This was my first week back at Alexander school after three weeks of vacation. I am now a “2”! That is, I am now in my second term. It’s been wonderful to get back to it. I walked in on Monday and realized what a lovelygroup of people they all are, teachers and students both. I found myself really looking forward to getting back to work last week and we hit the ground running with the theme of “Non-Doing.”
The new challenge of the term, for me as a “2”, is putting hands on another person while maintaining my own proper use. In AT they talk a lot about stimulus and about how easy it is to get caught up in it. When that happens, we lose track of what is going on in ourselves and invariably start to compress and contract. If this happens when you are touching a student, your hand becomes heavy and only helps to add more compression to the student’s body and limitation to their nervous system, exactly the opposite of what is wanted.
As an Alexander teacher, one is supposed to maintain a sense of self at all times in order to maintain thinking that will support a healthy head/neck relationship and expansion throughout the system. When touching the student, you do so at first in a neutral way that communicates no information. This skill is often referred to as “the uncommitted hand,” meaning that, although you have your hand on, say, the other person’s back, there is no heaviness to it. It rests lightly in such a way that the teacher can “listen” through the contact to ascertain what might be going on in the student’s musculature and nervous system. It becomes a conduit through which the teacher’s thinking can direct the student to soften and expand.
The basic exercise we (the first years) worked with this week was putting hands on another person while taking care of ourselves and, sometimes, following them as they moved. At one point, on Wednesday, the teacher had us put our hands on our partner’s neck and jaw. Talk about a stimulus! I tried it for a bit, but I really wasn’t ready for it. I’m 6’ 2” and weigh 185lb.

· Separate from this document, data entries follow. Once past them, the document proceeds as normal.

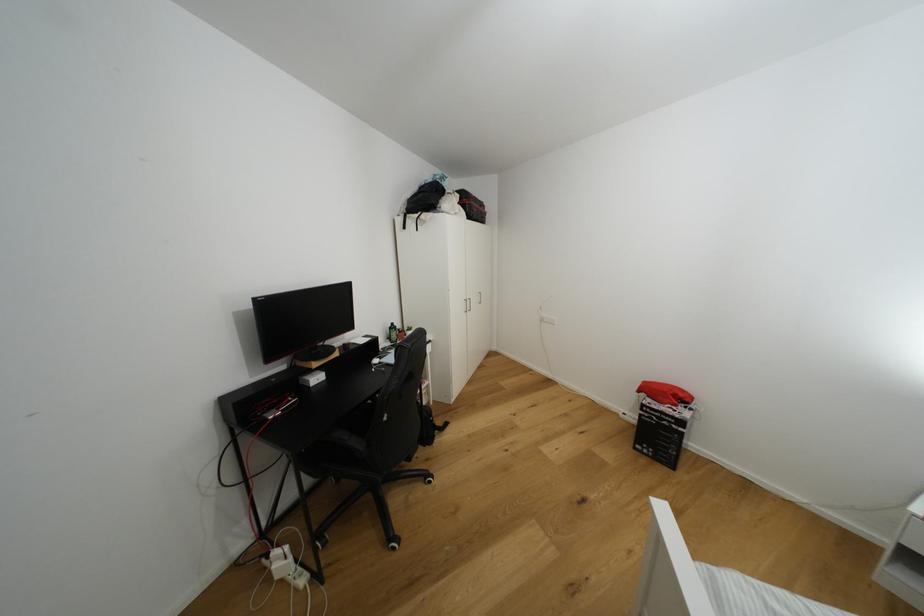
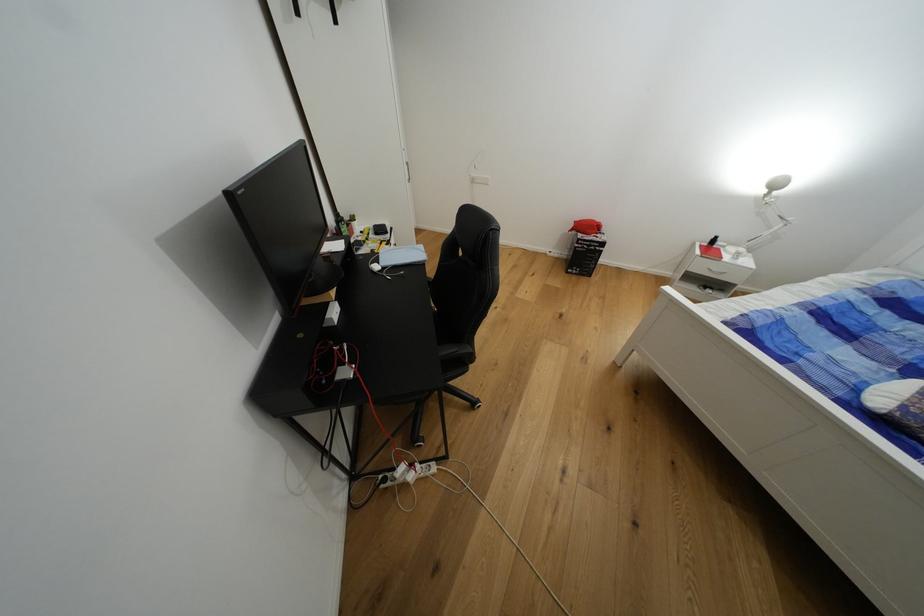
Find the pixel in the second image that matches point (385, 359) in the first image.

(383, 262)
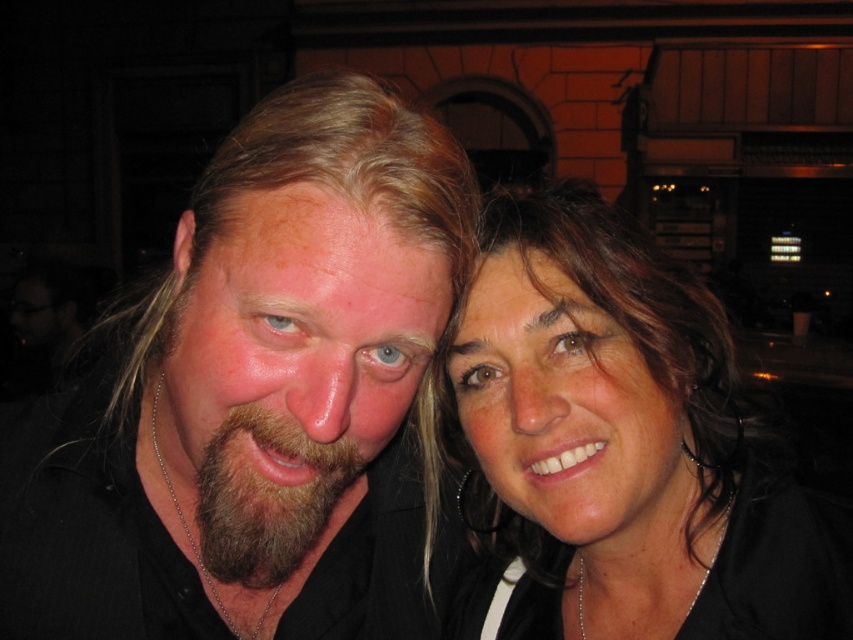
Looking at this image, between matte black hair at upper right and brownwoollybeard at center, which one has less height?

Standing shorter between the two is brownwoollybeard at center.

Can you confirm if matte black hair at upper right is wider than brownwoollybeard at center?

Indeed, matte black hair at upper right has a greater width compared to brownwoollybeard at center.

Locate an element on the screen. The height and width of the screenshot is (640, 853). matte black hair at upper right is located at coordinates (618, 444).

I want to click on matte black hair at upper right, so click(x=618, y=444).

Is point (270, 618) farther from camera compared to point (300, 451)?

Yes.

Where is `matte black hair at center`? Image resolution: width=853 pixels, height=640 pixels. matte black hair at center is located at coordinates (254, 397).

Is matte black hair at center shorter than matte black hair at upper right?

No, matte black hair at center is not shorter than matte black hair at upper right.

Which is behind, point (337, 436) or point (625, 412)?

The point (625, 412) is behind.

Does point (407, 630) lie behind point (579, 576)?

Yes, point (407, 630) is farther from viewer.

Locate an element on the screen. The height and width of the screenshot is (640, 853). matte black hair at center is located at coordinates (254, 397).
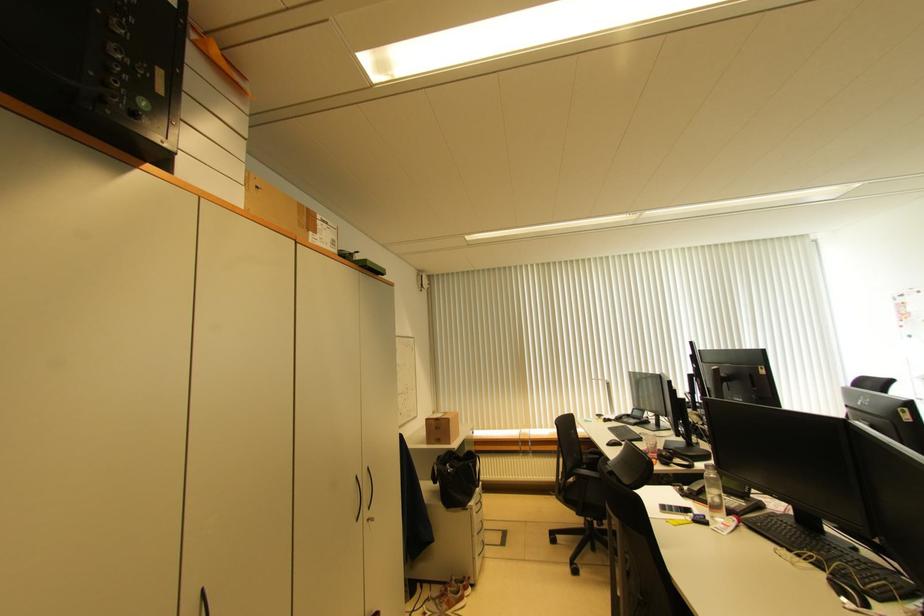
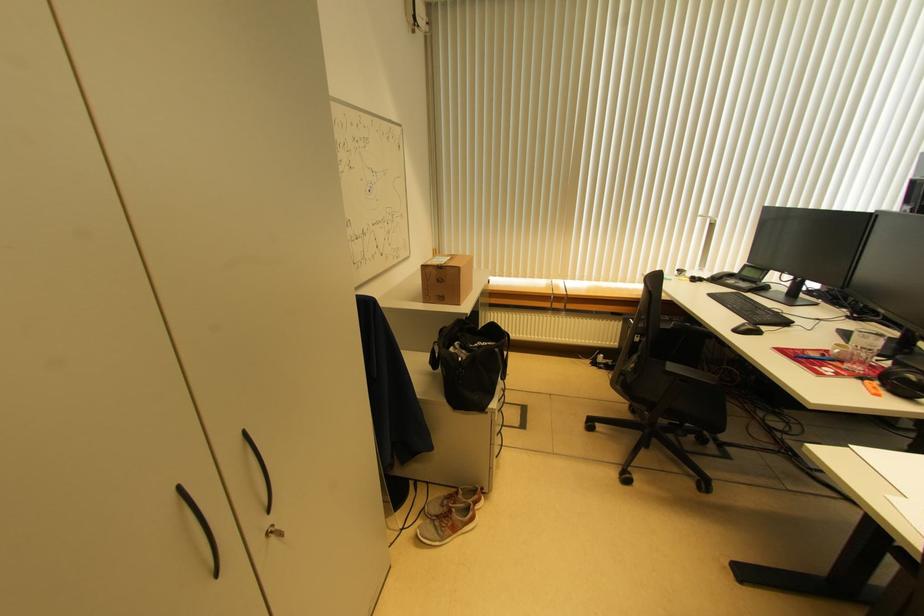
Question: I am providing you with two images of the same scene from different viewpoints. Please identify which objects are invisible in image2.

Choices:
 (A) grey and orange shoe
 (B) chair armrest
 (C) dark cabinet handle
 (D) none of these

Answer: (D)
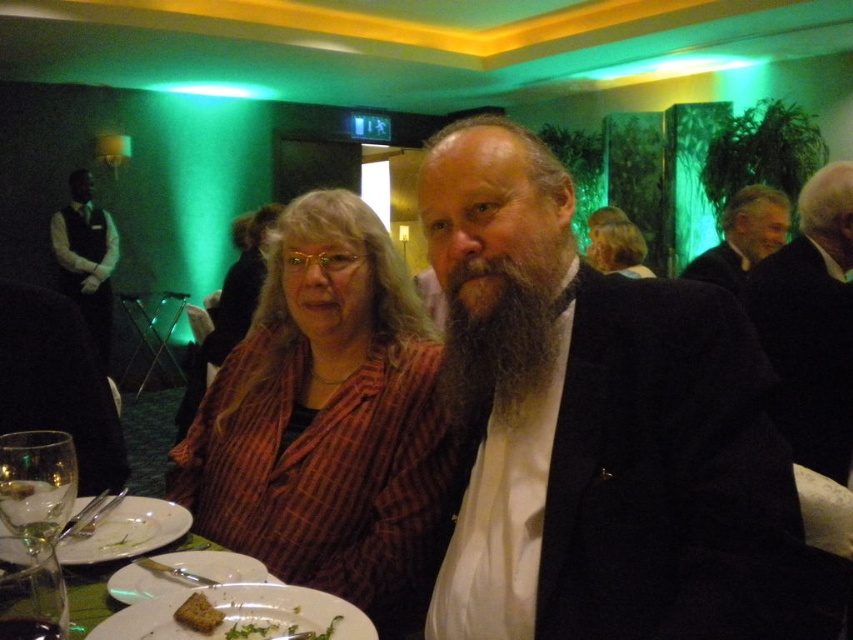
You are a server at the event and need to place a new white ceramic plate at center. Where should you place it based on the existing coordinates?

The white ceramic plate at center should be placed at the coordinates point (181, 573) as specified.

You are a waiter at the banquet hall and need to place a new drink order on the table. The drink must be placed above the black shirt at left. Can you place the drink on the white porcelain plates at center?

The white porcelain plates at center are located below the black shirt at left, so placing the drink on the white porcelain plates at center would be below the required position. You need to place the drink above the black shirt at left instead.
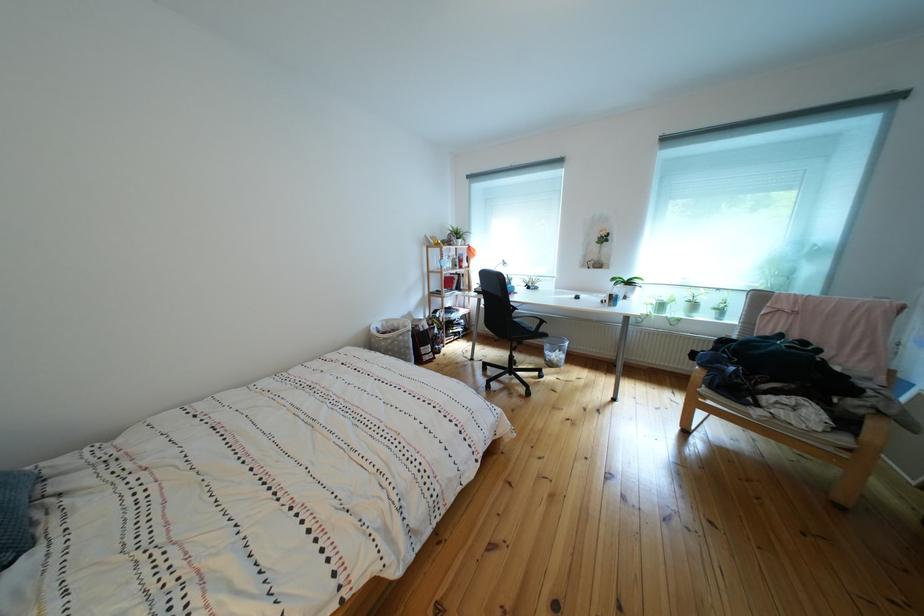
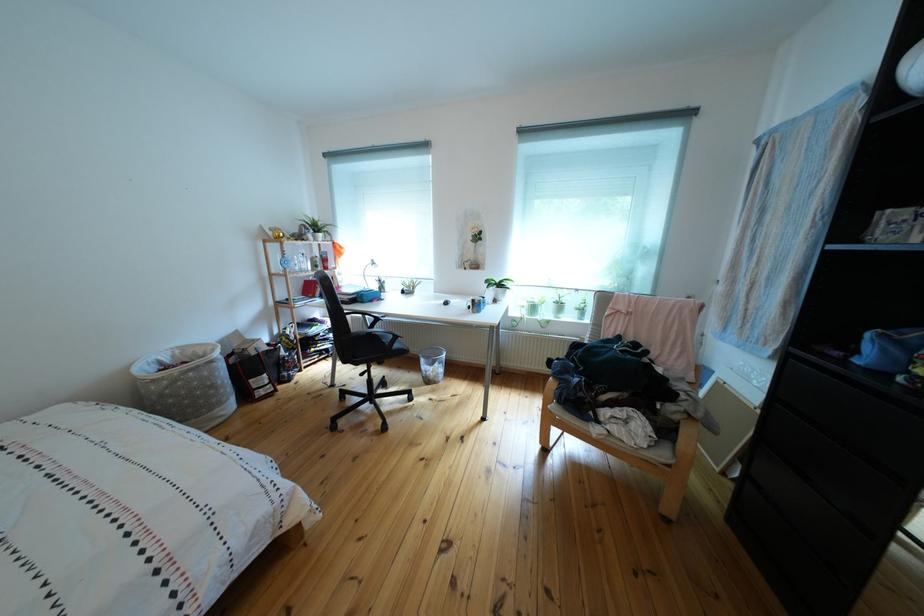
Question: Based on the continuous images, in which direction is the camera rotating? Reply with the corresponding letter.

Choices:
 (A) Left
 (B) Right
 (C) Up
 (D) Down

Answer: (B)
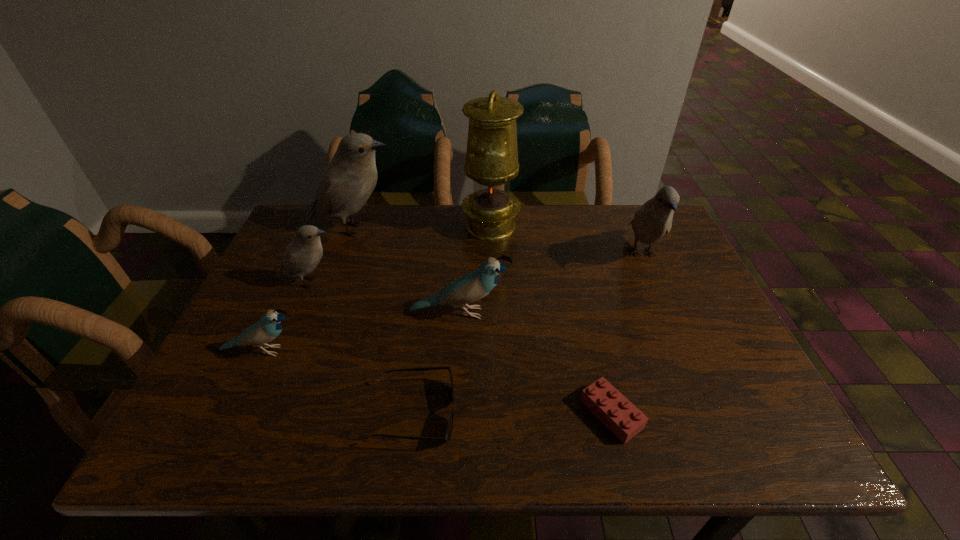
I want to click on vacant area situated on the left of the Lego, so click(x=404, y=414).

At what (x,y) coordinates should I click in order to perform the action: click on oil lamp that is at the far edge. Please return your answer as a coordinate pair (x, y). The image size is (960, 540). Looking at the image, I should click on (492, 154).

What are the coordinates of `sunglasses located in the near edge section of the desktop` in the screenshot? It's located at (447, 436).

Locate an element on the screen. The image size is (960, 540). Lego positioned at the near edge is located at coordinates (614, 410).

At what (x,y) coordinates should I click in order to perform the action: click on object that is positioned at the right edge. Please return your answer as a coordinate pair (x, y). The image size is (960, 540). Looking at the image, I should click on (654, 219).

Locate an element on the screen. The width and height of the screenshot is (960, 540). object at the far left corner is located at coordinates (348, 181).

At what (x,y) coordinates should I click in order to perform the action: click on object that is positioned at the far right corner. Please return your answer as a coordinate pair (x, y). This screenshot has height=540, width=960. Looking at the image, I should click on (654, 219).

I want to click on free space at the far edge of the desktop, so click(400, 233).

I want to click on vacant region at the near edge of the desktop, so click(x=516, y=449).

The width and height of the screenshot is (960, 540). What are the coordinates of `vacant area at the left edge of the desktop` in the screenshot? It's located at (320, 284).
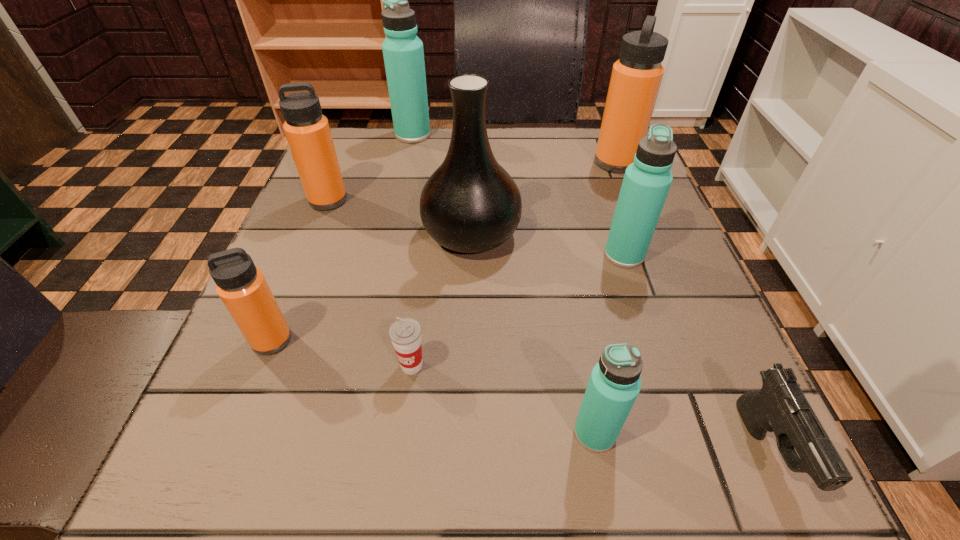
Locate an element on the screen. The width and height of the screenshot is (960, 540). the nearest aqua thermos bottle is located at coordinates (614, 384).

Identify the location of the smallest orange thermos bottle. This screenshot has height=540, width=960. (243, 289).

Find the location of `the fifth farthest thermos bottle`. the fifth farthest thermos bottle is located at coordinates tap(243, 289).

The image size is (960, 540). What are the coordinates of `cup` in the screenshot? It's located at pyautogui.click(x=405, y=333).

The image size is (960, 540). In order to click on black pistol in this screenshot , I will do `click(780, 406)`.

Where is `vacant region located on the front of the seventh object from right to left`? vacant region located on the front of the seventh object from right to left is located at coordinates (402, 184).

Where is `vacant space located 0.250m on the front of the eighth nearest object`? vacant space located 0.250m on the front of the eighth nearest object is located at coordinates (650, 250).

Locate an element on the screen. The image size is (960, 540). vacant region located 0.110m on the right of the vase is located at coordinates (577, 233).

This screenshot has width=960, height=540. I want to click on free space located on the back of the fourth nearest thermos bottle, so click(348, 150).

Identify the location of vacant region located 0.070m on the left of the fourth farthest thermos bottle. (566, 255).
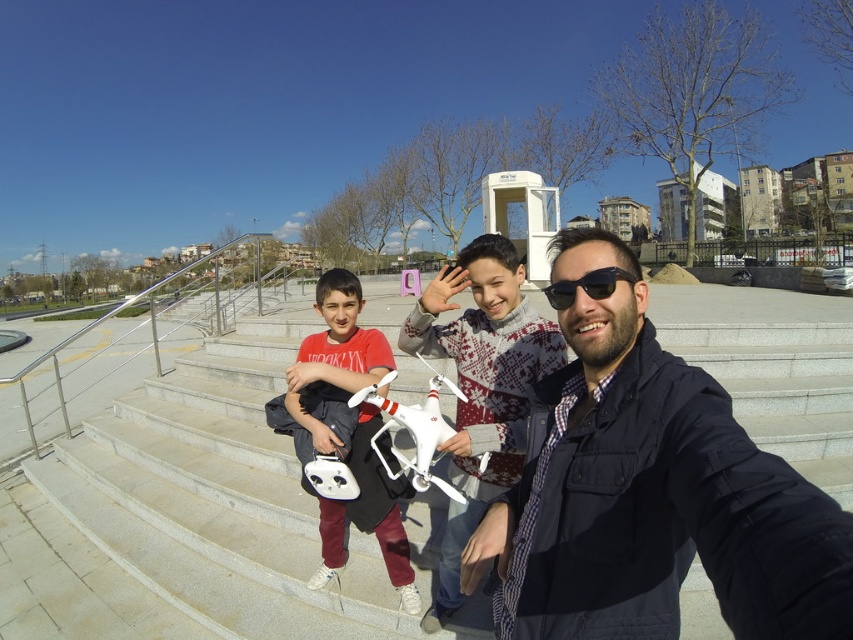
You are a drone operator who needs to choose between the white matte drone at center and the matte white drone at center for a photography mission. Which one should you select if you want the bigger drone for better camera quality?

The white matte drone at center is larger than the matte white drone at center, so you should select the white matte drone at center for better camera quality due to its larger size.

You are a photographer trying to capture both the dark blue jacket at center and the white matte drone at center in a single shot. Which object should you adjust your camera angle to focus on first to ensure both fit in the frame?

Since the dark blue jacket at center is narrower than the white matte drone at center, you should focus on the wider white matte drone at center first to ensure both fit in the frame.

You are standing on the stone steps and want to walk from point A to point B. Point A is at coordinates point (247, 348) and point B is at coordinates point (520, 323). Which point is closer to you?

Point A at coordinates point (247, 348) is closer to you than point B at coordinates point (520, 323) because it is further to the viewer.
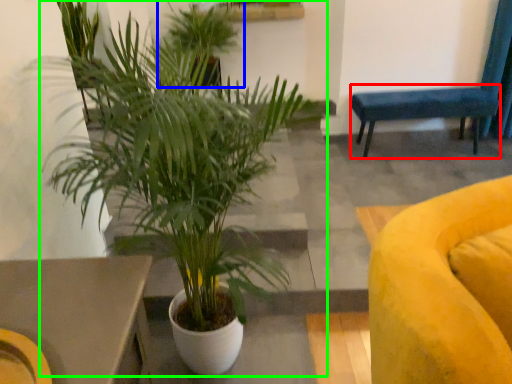
Question: Based on their relative distances, which object is nearer to armchair (highlighted by a red box)? Choose from houseplant (highlighted by a blue box) and houseplant (highlighted by a green box).

Choices:
 (A) houseplant
 (B) houseplant

Answer: (A)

I felt so big and clumsy with my hands there. There’s a nice trick to defuse the act of touching where you don’t put your fingers on the person, you just hold the edge of your hand against them, but even that had me stiffening my wrists and elbows with tension. I went back and just placed my flat hands on my partner’s chest and back.
In that moment of challenge I was reminded of how tough the first week of my first term was and how far I had come since then. All the stuff we’d been working up to that point seemed so much easier now. I realized I would probably look back from my first week as a “3” on this moment and be thinking the same thing, so I cut myself some slack. This, in itself, is an indicator of how far I’ve come since the beginning of the year.
I found this sense of ease being reinforced later on in the week when, as we went through the laying on of hands exercise, we had to articulate out loud to our partner what we were thinking and how we were working. For example:
“I’m freeing my neck as I include you and the rest of the room in my thinking.”
“I’m tensing my shoulders as I prepare to place my hands on you, so I am saying no to that and finding softness and width once again.”
“I’m finding my back and allowing it to expand as I move back, away from you, and soften my elbows.”
It might sound a little laborious, but it helped to clarify my thinking and the steps I was going through as we worked. I had a flashback to the way I sounded when we did this sort of exercise last term. The quality of my voice was so labored and self-conscious back then. This week it sounded much lighter and more of the stream of consciousness it was supposed to be. (Hmm. Now that I’ve articulated this, I wonder if I’ll go back to being self-conscious again?)
I’ve enjoyed coming into a fresh term with familiarity in the space and an understanding of what my process is and how to work and what to work on. I remember how lost I was feeling that first week and how, as the time progressed, I struggled to figure out just what it was that I was supposed to be doing in class as we worked on ourselves. I didn’t have to figure it all out this time. It was a huge relief.